Namazdan sonra Peygamberimizin meclisinde oturur, ona selâm
verirdim. Kendi kendime acaba selâmımı almak için
dudakları kıpırdadı mı yoksa
kıpırdamadı mı? derdim. Sonra ona yakın
bir yerde namaz kılar, göz ucuyla onu süzerdim. Ben namaza
durunca bana bakardı, ama ben kendisine bakınca
bakışlarını kaçırırdı. Müslümanların
boykot uygulaması gittikçe uzuyordu. O sırada
amcamın oğlu ve herkesten çok sevdiğim Ebu
Katade'nin bahçesine doğru yürüdüm ve selâm verdim.
Fakat selamımı almadı. Ben "Ey Ebu Katade,.
ben sana Allah'ın adıyla seslendim, Allah ve
peygamberini sevdiğimi bilir misin?" dedim. Ama o sustu.

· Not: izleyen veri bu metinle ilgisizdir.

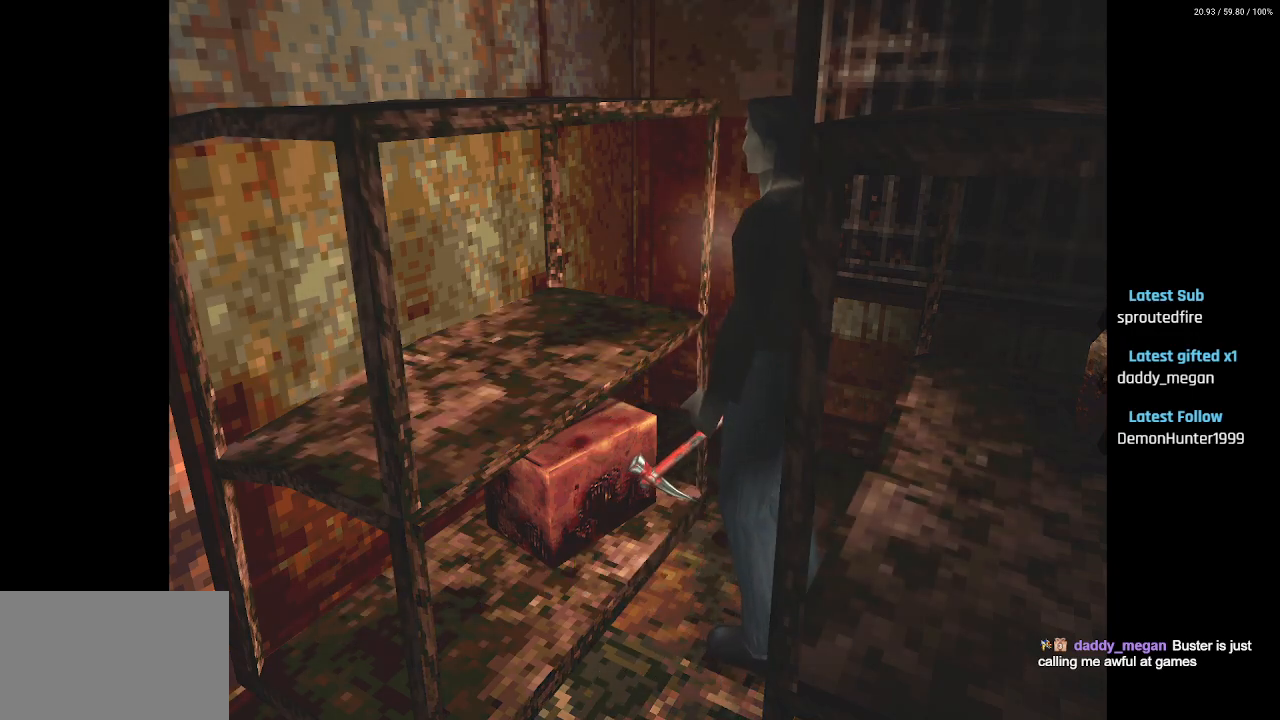
{"buttons": ["DPAD_LEFT"], "left_stick": "center", "right_stick": "center", "events": [[450, "DPAD_LEFT", "down"]]}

Tekrar seslendim yine sustu. Bir daha seslendim, Allah ve
peygamberi daha iyi bilir" dedi. Gözlerim doldu, geri
döndüm, duvarı geçtim gittim.
Medine sokaklarında dolaştığım bir
sırada, birden Medine'ye yiyecek satmak için gelen Suriye
Nabatilerinden birinin "Kim bana Ka'b b. Malik'i
gösterebilir?" dediğini işittim. Halk beni gösterdi
kendisine. Yanıma geldi ve Gassan kralından bir mektup
bıraktı. Ben okuma yazma biliyordum, açtım okudum.
Şöyle diyordu mektupta:
"Arkadaşımın (Peygamberimizi kastediyor)
seni üzdüğünü duyduk. Allah sana başını
sokacak bir sığınak bırakmamış. Bize
katıl seni koruyalım." Bu mektubu okurken "Bu
da bir imtihandır" diyordum. Sonra mektubu büktüm ve
ocağa atıp yaktım. Bize boykot uygulanan elli günden
kırk gün geçince Peygamberimizden -salât ve selâm
üzerine olsun- bir elçi geldi ve "Peygamber karından
uzak durmanı emrediyor" dedi. "Karımı
boşayayım mi yoksa ne yapayım?" dedim.
"Hayır, ondan uzaklaşacaksın ve kesinlikle
yaklaşmayacaksın" dedi. İki
arkadaşıma da aynı mesajı göndermişti.
Bunun üzerine karıma "Ailenin yanına git ve Allah
bu konuda hükmünü belirtinceye kadar bekle" dedim. Hilal
b. Ümeyye'nin karısı Peygamberimizin yanına
gelmiş ve şöyle demişti: "Ya Resulallah,
Hilal geçkin bir ihtiyardır. Ona hizmet etmemde bir
sakınca görüyor musun?" Peygamberimiz, "Hayır
ama kesinlikle sana yaklaşmayacaktır" demişti.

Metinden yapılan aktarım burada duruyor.